# [Task prompt]
Gather and copy each line below that contains the string "family". Case matters, so match capital and lowercase letters exactly.

# [Dataset]
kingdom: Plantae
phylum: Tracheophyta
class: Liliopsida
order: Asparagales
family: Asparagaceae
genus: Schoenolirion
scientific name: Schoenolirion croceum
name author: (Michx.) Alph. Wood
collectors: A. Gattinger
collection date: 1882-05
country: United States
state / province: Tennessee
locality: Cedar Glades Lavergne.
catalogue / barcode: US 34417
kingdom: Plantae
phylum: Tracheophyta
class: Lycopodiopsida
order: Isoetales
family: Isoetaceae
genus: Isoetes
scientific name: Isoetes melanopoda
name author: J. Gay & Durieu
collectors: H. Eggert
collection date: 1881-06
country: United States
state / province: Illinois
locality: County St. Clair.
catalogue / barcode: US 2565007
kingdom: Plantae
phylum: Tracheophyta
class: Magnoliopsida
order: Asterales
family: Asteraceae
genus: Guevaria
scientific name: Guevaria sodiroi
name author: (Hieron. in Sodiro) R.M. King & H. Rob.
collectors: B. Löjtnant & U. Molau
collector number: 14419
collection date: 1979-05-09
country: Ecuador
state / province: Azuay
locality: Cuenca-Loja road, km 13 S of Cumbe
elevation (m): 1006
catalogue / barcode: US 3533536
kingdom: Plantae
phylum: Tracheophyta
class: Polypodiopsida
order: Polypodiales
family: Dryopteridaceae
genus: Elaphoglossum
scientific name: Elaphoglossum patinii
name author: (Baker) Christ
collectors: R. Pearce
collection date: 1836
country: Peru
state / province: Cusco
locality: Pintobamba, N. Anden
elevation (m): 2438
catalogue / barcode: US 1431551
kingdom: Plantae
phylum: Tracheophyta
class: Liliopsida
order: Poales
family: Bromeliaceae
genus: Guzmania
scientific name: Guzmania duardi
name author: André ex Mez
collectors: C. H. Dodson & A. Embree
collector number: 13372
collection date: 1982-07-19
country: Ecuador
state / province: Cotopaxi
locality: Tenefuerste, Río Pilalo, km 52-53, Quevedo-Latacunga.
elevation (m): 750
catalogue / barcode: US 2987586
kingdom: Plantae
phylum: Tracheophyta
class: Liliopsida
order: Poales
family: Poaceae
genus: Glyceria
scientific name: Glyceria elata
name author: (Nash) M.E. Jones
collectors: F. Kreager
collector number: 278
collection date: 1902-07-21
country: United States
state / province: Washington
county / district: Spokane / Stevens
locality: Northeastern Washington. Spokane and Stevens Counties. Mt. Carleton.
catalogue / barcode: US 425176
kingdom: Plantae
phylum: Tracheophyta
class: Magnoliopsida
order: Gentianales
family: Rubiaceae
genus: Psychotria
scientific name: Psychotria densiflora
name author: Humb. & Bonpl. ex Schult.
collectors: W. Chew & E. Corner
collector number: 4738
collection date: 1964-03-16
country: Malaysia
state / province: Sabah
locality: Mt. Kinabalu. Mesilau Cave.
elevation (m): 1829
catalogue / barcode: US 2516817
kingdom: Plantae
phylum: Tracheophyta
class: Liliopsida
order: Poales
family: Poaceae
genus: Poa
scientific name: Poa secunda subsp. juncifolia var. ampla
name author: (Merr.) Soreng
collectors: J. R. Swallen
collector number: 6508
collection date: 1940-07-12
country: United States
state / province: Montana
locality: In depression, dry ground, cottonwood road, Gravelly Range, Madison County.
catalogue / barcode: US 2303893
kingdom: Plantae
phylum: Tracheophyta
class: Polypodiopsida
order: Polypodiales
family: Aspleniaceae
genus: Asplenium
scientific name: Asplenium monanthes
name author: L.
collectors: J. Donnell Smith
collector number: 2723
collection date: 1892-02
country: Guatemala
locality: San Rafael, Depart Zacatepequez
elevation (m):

# [Solution to this exercise]
family: Asparagaceae
family: Isoetaceae
family: Asteraceae
family: Dryopteridaceae
family: Bromeliaceae
family: Poaceae
family: Rubiaceae
family: Poaceae
family: Aspleniaceae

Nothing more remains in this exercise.